Can you carry on the text about the 2024 race for California's 45th congressional district from its last sentence?

*** TEXT SECTION

Campaign finance reports as of October 30, 2024
| Candidate | Raised | Spent | Cash on hand |
| Michelle Steel (R) | $8,971,455 | $5,675,115 | $3,752,876 |
| Cheyenne Hunt (D) | $389,534 | $254,544 | $134,990 |
| Kim Nguyen-Penaloza (D) | $359,909 | $357,405 | $2,503 |
| Aditya Pai (D) | $304,926 | $276,752 | $10,396 |
| Derek Tran (D) | $4,380,401 | $3,423,836 | $956,564 |
Source: Federal Election Commission

=== Polling ===

| Poll source | Date(s) administered | Sample size | Margin of error | Cheyenne Hunt (D) | Kim Nguyen- Penaloza (D) | Aditya Pai (D) | Michelle Steel (R) | Derek Tran (D) | Other | Undecided |
|---|---|---|---|---|---|---|---|---|---|---|
| RMG Research | November 14–19, 2023 | 300 (LV) | ± 5.7% | 4% | 10% | 1% | 28% | – | 9% | 47% |
| Tulchin Research | November 13–19, 2023 | 500 (LV) | ± 4.9% | 6% | 10% | 2% | 39% | 11% | – | 32% |

=== Results ===

Results by county and municipality

'

2024 California's 45th congressional district primary
| Party |  | Candidate | Votes | % |
|---|---|---|---|---|
|  | Republican | Michelle Steel (incumbent) | 78,020 | 54.9 |
|  | Democratic | Derek Tran | 22,544 | 15.9 |
|  | Democratic | Kim Nguyen-Penaloza | 22,178 | 15.6 |
|  | Democratic | Cheyenne Hunt | 11,971 | 8.4 |
|  | Democratic | Aditya Pai | 7,398 | 5.2 |
| Total votes |  |  | 142,111 | 100.0 |

==General election==
After the March primary, Democrat Tran would face incumbent Michelle Steel, a Republican running for a third term. The district is considered a "battleground district" insofar as it was won by Joe Biden in 2020 but has its seat occupied by a member of the Republican Party. Tran's campaign has emphasized the centrality of his Vietnamese American identity to his bid, as the district encompasses parts of Los Angeles County and Orange County and is considered a majority-minority district, including cities Westminster and Garden Grove, which have predominantly Vietnamese American communities, as well as Artesia and Cerritos where Asian Americans are the largest demographic by race. ABC 7 reported that the district was 39% Asian.

******
*** DATA UNDER STUDY

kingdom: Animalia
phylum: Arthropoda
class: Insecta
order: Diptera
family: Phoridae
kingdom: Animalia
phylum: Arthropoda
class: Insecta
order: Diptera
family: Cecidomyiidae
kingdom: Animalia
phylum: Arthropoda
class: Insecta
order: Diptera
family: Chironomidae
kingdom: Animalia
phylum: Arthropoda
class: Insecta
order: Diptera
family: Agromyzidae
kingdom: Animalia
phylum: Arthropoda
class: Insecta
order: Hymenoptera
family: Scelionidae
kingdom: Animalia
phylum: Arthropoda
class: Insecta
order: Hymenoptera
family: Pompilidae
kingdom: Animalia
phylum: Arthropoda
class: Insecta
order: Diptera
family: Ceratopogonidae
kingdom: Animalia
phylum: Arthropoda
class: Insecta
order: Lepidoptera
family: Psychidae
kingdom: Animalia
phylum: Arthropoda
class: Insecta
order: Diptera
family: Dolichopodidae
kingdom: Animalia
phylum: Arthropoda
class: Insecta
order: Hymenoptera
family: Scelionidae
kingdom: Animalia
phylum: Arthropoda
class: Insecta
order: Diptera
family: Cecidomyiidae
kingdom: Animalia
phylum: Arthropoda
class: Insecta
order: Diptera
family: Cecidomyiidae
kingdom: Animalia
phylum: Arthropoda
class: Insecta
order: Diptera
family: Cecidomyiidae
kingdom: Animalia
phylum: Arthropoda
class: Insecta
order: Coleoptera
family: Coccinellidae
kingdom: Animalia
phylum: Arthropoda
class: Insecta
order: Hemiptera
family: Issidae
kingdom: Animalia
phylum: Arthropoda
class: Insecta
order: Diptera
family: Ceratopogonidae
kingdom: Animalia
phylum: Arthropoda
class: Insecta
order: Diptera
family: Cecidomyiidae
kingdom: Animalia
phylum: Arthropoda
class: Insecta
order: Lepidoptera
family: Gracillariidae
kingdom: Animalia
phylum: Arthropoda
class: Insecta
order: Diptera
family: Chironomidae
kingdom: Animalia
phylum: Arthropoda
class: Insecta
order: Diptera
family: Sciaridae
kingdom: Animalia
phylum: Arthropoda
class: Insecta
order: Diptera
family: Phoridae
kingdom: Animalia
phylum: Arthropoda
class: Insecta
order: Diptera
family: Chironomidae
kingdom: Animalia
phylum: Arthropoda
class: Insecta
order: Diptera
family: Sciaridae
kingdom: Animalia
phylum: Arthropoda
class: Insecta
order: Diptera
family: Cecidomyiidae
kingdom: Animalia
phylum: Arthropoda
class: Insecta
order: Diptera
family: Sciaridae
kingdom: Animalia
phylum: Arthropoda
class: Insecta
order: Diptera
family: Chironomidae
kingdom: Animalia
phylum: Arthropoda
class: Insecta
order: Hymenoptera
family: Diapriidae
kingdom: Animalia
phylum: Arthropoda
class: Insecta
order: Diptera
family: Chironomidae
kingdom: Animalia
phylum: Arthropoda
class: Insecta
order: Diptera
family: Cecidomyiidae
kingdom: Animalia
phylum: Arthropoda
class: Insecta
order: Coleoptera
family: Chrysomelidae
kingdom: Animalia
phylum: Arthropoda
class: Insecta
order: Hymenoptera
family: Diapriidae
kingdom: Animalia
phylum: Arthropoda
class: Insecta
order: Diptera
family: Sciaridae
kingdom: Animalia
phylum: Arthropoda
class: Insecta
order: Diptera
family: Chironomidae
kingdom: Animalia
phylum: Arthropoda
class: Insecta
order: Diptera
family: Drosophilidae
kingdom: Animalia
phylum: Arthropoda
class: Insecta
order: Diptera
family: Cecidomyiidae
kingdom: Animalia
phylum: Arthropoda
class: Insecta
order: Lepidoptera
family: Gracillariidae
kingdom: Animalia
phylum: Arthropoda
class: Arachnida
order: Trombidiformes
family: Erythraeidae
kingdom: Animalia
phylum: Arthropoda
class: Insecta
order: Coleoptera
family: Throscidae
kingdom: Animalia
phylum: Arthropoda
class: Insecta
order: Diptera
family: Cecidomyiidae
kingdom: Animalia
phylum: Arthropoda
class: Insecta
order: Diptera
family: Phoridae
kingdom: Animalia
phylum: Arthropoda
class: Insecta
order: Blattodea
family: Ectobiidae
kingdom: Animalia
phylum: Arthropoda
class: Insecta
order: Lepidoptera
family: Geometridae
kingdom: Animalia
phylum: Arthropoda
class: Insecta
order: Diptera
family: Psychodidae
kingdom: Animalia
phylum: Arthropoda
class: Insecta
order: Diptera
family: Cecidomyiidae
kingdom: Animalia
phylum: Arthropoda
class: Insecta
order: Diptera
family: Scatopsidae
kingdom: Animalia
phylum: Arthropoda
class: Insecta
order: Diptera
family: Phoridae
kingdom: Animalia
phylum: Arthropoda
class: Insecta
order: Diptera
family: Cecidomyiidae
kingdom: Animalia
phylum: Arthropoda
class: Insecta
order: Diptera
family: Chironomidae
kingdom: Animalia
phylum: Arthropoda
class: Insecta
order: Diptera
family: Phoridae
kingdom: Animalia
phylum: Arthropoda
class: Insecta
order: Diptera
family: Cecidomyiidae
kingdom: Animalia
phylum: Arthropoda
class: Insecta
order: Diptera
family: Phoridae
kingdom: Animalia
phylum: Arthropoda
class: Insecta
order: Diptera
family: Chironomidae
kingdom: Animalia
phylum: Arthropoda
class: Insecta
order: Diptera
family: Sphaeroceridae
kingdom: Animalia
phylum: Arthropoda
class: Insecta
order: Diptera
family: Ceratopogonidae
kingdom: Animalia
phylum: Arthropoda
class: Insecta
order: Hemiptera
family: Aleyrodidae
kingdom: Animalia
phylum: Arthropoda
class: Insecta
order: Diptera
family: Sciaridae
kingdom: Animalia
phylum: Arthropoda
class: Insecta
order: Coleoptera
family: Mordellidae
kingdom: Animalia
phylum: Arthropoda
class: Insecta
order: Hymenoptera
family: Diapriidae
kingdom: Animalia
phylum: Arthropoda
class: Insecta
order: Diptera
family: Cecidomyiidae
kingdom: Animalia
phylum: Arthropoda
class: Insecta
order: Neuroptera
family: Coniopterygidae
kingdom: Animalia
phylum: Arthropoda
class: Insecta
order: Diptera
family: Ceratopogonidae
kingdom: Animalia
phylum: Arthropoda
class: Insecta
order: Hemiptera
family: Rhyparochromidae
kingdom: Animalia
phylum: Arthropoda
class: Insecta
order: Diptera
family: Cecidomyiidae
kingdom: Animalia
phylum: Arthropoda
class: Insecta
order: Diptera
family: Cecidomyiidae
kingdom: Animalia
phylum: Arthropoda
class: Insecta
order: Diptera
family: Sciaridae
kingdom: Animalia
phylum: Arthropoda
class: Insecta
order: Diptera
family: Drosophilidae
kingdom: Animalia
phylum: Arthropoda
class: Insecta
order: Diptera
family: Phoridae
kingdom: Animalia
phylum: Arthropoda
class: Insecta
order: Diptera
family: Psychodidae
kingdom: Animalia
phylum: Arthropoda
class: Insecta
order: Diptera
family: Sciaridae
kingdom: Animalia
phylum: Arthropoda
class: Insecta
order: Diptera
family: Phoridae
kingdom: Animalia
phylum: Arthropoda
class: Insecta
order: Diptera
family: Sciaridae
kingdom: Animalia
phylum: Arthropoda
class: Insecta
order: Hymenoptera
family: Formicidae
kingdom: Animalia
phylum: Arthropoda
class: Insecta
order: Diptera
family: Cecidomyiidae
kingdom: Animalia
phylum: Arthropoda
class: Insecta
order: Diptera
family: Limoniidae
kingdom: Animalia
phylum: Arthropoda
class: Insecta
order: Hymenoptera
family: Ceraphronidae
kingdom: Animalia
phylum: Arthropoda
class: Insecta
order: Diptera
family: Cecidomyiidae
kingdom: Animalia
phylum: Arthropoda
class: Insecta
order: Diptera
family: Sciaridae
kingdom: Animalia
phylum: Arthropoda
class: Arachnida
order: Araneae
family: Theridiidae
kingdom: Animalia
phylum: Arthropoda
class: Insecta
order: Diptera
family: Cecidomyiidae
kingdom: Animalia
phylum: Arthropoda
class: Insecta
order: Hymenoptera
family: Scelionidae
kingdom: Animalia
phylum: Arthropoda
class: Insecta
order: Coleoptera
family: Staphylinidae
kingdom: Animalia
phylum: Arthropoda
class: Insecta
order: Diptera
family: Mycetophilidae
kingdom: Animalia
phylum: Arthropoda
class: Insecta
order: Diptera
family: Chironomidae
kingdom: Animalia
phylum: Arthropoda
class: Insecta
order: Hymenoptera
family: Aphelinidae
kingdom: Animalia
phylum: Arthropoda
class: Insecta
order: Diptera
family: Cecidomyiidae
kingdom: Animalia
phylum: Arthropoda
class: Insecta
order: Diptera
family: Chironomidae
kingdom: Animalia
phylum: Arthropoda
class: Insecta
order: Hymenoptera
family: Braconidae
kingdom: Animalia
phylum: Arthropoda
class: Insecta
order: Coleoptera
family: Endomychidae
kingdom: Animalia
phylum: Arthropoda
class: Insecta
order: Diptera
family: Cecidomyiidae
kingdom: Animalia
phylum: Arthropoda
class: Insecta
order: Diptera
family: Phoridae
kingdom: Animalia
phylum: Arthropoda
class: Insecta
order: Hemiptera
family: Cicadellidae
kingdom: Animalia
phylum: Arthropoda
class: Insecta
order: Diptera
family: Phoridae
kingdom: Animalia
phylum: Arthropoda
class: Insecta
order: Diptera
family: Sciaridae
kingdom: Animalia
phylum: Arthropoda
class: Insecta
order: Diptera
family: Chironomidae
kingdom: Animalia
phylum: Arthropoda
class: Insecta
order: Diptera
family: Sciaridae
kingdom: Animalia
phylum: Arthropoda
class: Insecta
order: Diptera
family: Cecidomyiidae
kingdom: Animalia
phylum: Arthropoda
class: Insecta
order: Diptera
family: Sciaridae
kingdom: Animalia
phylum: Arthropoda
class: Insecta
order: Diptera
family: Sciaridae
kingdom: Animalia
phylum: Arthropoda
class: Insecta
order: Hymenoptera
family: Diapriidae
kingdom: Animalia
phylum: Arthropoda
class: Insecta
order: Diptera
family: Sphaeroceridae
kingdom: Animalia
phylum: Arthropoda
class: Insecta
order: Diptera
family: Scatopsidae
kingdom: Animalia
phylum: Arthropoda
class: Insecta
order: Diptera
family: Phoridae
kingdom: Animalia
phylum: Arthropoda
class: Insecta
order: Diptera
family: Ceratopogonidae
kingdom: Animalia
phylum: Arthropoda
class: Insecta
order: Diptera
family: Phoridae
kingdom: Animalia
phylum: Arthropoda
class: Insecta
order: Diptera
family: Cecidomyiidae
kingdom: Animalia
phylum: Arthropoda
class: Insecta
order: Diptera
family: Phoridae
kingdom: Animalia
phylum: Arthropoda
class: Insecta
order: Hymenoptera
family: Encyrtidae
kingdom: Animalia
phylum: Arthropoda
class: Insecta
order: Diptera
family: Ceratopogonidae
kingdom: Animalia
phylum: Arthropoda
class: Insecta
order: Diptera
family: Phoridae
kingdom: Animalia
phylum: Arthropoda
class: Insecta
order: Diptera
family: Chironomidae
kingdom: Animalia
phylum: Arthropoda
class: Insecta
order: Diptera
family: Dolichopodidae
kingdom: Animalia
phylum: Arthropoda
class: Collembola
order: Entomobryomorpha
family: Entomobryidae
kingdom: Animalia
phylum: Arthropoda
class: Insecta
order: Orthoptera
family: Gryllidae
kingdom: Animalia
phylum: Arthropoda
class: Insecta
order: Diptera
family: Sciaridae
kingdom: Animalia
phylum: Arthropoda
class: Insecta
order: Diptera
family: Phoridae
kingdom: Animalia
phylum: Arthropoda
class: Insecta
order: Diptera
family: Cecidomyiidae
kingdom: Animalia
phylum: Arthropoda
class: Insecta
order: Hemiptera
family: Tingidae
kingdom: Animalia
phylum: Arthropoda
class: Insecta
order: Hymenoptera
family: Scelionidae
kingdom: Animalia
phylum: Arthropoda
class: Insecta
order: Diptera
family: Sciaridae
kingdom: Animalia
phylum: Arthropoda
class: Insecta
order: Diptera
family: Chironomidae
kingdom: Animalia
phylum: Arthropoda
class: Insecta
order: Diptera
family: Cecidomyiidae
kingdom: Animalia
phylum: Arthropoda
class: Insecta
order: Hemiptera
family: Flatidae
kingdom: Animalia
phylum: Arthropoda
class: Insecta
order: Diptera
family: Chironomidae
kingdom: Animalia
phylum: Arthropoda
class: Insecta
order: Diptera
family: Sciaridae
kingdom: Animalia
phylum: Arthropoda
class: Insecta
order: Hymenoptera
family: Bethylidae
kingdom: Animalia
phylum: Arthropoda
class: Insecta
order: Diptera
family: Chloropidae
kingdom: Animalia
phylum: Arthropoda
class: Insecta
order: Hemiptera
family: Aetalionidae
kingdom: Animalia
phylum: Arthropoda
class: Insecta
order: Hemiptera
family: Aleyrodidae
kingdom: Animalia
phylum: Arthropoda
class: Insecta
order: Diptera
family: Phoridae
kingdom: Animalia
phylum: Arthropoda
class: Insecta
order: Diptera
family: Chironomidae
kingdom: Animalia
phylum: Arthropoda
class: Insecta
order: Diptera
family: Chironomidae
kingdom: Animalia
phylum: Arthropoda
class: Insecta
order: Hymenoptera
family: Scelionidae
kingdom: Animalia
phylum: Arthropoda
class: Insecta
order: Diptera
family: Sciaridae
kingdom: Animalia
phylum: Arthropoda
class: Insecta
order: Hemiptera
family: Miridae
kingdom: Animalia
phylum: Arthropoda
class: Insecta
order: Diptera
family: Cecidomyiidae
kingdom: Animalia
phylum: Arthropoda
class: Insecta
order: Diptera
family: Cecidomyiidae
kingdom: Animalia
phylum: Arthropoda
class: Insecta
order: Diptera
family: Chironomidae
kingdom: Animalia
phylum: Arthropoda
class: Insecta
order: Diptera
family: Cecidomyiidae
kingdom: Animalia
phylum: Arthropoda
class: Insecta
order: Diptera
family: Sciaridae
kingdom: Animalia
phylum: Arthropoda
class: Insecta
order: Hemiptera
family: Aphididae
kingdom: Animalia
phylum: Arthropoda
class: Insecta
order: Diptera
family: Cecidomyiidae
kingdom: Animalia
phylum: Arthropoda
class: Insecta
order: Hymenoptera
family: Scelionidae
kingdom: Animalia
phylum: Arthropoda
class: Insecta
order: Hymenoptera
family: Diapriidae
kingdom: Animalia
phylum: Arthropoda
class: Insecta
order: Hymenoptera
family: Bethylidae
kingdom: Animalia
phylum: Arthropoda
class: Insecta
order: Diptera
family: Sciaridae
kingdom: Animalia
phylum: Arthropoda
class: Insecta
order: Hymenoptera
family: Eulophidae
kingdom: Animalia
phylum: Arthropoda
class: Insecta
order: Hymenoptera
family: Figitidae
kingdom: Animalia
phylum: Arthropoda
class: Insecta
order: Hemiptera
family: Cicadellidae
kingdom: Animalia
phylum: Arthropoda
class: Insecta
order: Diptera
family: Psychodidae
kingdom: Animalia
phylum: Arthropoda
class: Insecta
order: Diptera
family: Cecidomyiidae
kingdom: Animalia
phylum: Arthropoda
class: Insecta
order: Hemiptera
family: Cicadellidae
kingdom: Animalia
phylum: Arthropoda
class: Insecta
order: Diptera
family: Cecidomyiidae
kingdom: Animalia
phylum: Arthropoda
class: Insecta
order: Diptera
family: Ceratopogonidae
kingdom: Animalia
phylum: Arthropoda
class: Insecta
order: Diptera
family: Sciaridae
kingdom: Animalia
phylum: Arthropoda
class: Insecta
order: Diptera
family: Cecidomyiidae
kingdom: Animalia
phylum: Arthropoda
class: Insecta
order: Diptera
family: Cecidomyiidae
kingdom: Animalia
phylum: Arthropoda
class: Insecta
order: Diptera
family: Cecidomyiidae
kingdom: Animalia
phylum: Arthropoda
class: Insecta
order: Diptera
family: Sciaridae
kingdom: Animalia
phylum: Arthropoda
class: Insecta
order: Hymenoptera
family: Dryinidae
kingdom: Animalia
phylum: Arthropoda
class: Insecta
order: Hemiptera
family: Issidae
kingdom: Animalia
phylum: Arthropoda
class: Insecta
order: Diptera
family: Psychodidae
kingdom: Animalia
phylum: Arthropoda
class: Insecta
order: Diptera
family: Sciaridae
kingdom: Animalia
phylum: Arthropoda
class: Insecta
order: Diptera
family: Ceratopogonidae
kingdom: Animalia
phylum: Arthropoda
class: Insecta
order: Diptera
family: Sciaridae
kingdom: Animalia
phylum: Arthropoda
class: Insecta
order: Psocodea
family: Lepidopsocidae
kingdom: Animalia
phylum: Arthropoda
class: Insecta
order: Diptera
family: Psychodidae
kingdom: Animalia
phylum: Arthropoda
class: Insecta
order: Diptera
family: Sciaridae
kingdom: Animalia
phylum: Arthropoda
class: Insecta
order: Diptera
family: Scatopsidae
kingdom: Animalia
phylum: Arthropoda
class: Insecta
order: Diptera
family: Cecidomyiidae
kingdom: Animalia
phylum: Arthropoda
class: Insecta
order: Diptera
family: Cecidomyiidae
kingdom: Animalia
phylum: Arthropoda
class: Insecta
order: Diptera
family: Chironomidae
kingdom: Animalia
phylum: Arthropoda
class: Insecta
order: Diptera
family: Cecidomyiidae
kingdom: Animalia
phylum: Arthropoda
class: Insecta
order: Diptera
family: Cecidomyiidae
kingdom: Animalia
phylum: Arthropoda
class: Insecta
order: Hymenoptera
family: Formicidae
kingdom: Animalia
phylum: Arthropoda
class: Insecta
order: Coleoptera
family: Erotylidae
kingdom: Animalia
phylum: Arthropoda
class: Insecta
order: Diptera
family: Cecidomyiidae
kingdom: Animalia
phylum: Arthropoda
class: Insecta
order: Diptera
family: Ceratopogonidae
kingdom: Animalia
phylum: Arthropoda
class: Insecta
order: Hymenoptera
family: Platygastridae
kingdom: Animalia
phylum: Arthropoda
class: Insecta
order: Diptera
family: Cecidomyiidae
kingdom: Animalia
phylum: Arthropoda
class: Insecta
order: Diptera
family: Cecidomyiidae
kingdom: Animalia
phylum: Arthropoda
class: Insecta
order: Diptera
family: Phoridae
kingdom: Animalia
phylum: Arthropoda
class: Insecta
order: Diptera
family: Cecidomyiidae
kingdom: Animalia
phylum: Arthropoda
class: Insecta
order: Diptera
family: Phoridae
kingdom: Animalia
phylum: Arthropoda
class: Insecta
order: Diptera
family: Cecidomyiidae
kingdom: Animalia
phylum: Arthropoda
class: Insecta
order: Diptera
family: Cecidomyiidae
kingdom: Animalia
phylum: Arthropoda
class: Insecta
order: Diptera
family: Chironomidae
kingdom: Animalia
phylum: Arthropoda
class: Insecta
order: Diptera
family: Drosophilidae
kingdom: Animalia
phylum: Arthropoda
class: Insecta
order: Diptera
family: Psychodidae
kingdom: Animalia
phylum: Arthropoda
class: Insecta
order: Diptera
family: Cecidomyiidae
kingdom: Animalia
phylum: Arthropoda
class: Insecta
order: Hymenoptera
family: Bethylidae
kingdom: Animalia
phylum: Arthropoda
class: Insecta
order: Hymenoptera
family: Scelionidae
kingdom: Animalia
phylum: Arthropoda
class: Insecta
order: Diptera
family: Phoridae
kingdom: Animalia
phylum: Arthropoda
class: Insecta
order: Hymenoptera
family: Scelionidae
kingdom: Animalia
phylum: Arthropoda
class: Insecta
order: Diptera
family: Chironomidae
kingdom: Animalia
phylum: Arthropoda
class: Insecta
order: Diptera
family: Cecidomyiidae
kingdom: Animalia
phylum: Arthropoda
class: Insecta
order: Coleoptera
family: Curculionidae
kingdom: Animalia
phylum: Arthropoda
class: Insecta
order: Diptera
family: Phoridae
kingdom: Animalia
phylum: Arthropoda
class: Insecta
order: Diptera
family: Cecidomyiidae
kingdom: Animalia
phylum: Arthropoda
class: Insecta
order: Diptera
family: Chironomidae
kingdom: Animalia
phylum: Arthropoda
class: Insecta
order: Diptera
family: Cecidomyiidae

******

EXERCISE RESULT
Both Steel and Tran vied for support from the district's Vietnamese community, with Steel claiming she understood and worked with the Vietnamese community in the district much better than Tran provoking Tran to respond that the claim was "insulting and disgraceful." The Asian American Action Fund subsequently condemned Steel's comments. In August 2024, the New York Post called out Tran for bringing a translator with him to interviews and events, questioning whether he was actually fluent in Vietnamese. Steel's campaign additionally used Tran's false claims of proficiency as a point of criticism. At the end of August, Tran admitted to the Los Angeles Times that he had lost his childhood fluency and has since spoken "broken Vietnamese." However, Tran's campaign additionally provided a series of video clips in which Tran spoke Vietnamese on television.

The candidates exchanged accusations of communist sympathies. Tran accused Steel's husband, Shawn, of accepting bribes from the Chinese Communist Party in exchange for information, stating that Steel thus could not be trusted with political office in the United States. He also drew distinctions between his own family background to that of Steel's, stating that Steel immigrated to the United States for "economic gain" while his family were refugees fleeing communism. Several Asian American leaders and organizations subsequently condemned the comment. Later, on October 22, 2024, the Los Angeles Times reported that Steel's campaign was sending out campaign mailers associating Tran with Mao Zedong and accusing him of supporting socialism. Following Tran's disclosure in August that he held cryptocurrencies, Steel also claimed that his cryptocurrency assets were bound up in China. Steel defended her accusation asserting it was provoked by Tran's earlier messaging. The mutual accusations caused several Asian American nonprofits to pen a letter to both parties stating that such rhetoric should not be used in the race.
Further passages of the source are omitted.